■ **Exercise details**
Line by line, print the records exactly as they are, dropping the pictures.

■ **Given data**
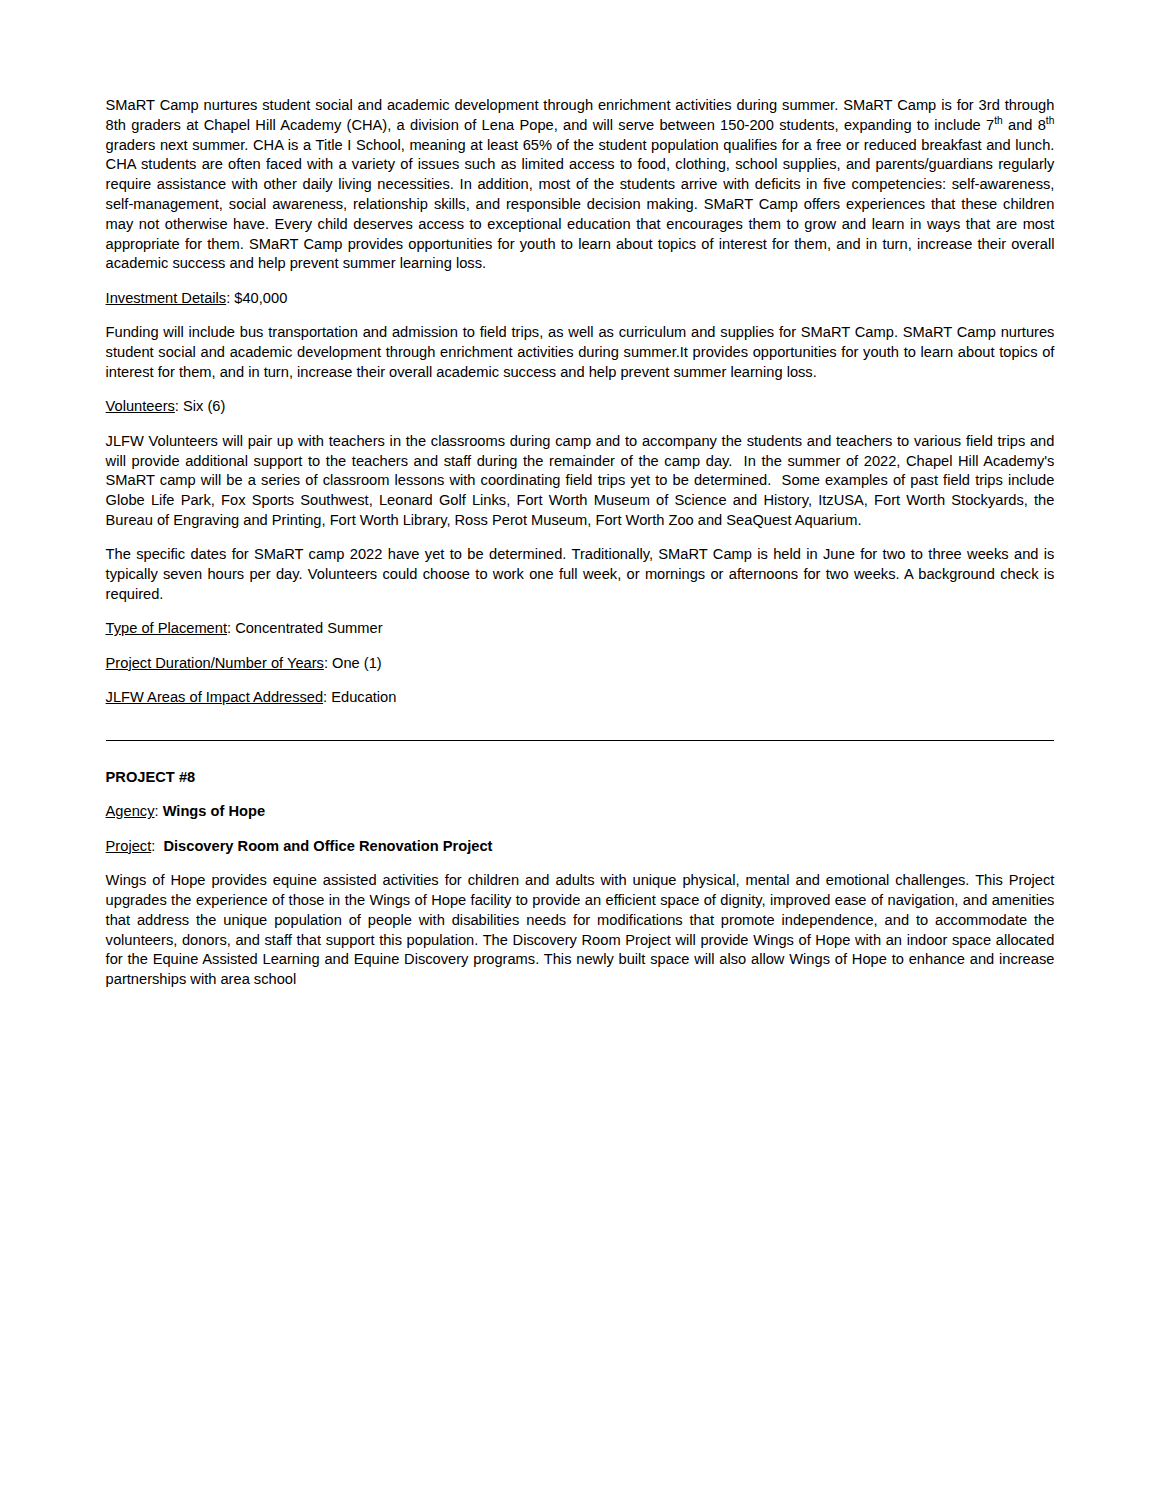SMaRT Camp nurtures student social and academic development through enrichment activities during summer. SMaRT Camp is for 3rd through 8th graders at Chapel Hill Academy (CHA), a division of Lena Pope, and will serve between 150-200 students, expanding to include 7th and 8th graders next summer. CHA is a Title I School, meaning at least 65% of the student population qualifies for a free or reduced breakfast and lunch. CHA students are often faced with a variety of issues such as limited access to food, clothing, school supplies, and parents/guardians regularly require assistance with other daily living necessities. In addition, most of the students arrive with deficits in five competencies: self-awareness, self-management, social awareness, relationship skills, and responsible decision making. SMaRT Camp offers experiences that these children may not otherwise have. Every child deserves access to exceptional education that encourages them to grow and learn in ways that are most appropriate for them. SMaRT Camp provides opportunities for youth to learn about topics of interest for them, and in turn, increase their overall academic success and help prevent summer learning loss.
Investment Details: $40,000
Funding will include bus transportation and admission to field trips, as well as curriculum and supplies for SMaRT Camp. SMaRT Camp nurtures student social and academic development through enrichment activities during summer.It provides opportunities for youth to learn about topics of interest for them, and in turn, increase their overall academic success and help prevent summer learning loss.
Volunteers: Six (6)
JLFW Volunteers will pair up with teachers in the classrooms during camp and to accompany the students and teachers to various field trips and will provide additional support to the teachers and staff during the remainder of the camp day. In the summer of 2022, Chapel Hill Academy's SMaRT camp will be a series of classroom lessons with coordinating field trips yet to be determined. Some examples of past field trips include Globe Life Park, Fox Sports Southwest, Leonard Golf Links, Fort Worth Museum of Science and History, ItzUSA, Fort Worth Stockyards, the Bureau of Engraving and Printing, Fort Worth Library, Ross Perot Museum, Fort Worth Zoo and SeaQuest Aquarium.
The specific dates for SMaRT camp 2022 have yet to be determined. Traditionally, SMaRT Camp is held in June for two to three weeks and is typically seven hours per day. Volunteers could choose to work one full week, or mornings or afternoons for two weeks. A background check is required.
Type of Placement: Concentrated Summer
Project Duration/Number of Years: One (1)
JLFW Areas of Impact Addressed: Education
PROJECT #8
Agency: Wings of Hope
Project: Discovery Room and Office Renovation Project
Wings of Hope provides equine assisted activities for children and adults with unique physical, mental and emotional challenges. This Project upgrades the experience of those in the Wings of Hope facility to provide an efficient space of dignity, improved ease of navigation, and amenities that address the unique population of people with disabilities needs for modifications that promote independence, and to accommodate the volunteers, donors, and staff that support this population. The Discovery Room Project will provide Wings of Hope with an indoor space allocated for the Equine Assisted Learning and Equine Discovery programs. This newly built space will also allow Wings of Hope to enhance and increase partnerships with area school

■ **Exercise result**
SMaRT Camp nurtures student social and academic development through enrichment activities during summer. SMaRT Camp is for 3rd through 8th graders at Chapel Hill Academy (CHA), a division of Lena Pope, and will serve between 150-200 students, expanding to include 7th and 8th graders next summer. CHA is a Title I School, meaning at least 65% of the student population qualifies for a free or reduced breakfast and lunch. CHA students are often faced with a variety of issues such as limited access to food, clothing, school supplies, and parents/guardians regularly require assistance with other daily living necessities. In addition, most of the students arrive with deficits in five competencies: self-awareness, self-management, social awareness, relationship skills, and responsible decision making. SMaRT Camp offers experiences that these children may not otherwise have. Every child deserves access to exceptional education that encourages them to grow and learn in ways that are most appropriate for them. SMaRT Camp provides opportunities for youth to learn about topics of interest for them, and in turn, increase their overall academic success and help prevent summer learning loss.
Investment Details: $40,000
Funding will include bus transportation and admission to field trips, as well as curriculum and supplies for SMaRT Camp. SMaRT Camp nurtures student social and academic development through enrichment activities during summer.It provides opportunities for youth to learn about topics of interest for them, and in turn, increase their overall academic success and help prevent summer learning loss.
Volunteers: Six (6)
JLFW Volunteers will pair up with teachers in the classrooms during camp and to accompany the students and teachers to various field trips and will provide additional support to the teachers and staff during the remainder of the camp day. In the summer of 2022, Chapel Hill Academy's SMaRT camp will be a series of classroom lessons with coordinating field trips yet to be determined. Some examples of past field trips include Globe Life Park, Fox Sports Southwest, Leonard Golf Links, Fort Worth Museum of Science and History, ItzUSA, Fort Worth Stockyards, the Bureau of Engraving and Printing, Fort Worth Library, Ross Perot Museum, Fort Worth Zoo and SeaQuest Aquarium.
The specific dates for SMaRT camp 2022 have yet to be determined. Traditionally, SMaRT Camp is held in June for two to three weeks and is typically seven hours per day. Volunteers could choose to work one full week, or mornings or afternoons for two weeks. A background check is required.
Type of Placement: Concentrated Summer
Project Duration/Number of Years: One (1)
JLFW Areas of Impact Addressed: Education
PROJECT #8
Agency: Wings of Hope
Project: Discovery Room and Office Renovation Project
Wings of Hope provides equine assisted activities for children and adults with unique physical, mental and emotional challenges. This Project upgrades the experience of those in the Wings of Hope facility to provide an efficient space of dignity, improved ease of navigation, and amenities that address the unique population of people with disabilities needs for modifications that promote independence, and to accommodate the volunteers, donors, and staff that support this population. The Discovery Room Project will provide Wings of Hope with an indoor space allocated for the Equine Assisted Learning and Equine Discovery programs. This newly built space will also allow Wings of Hope to enhance and increase partnerships with area school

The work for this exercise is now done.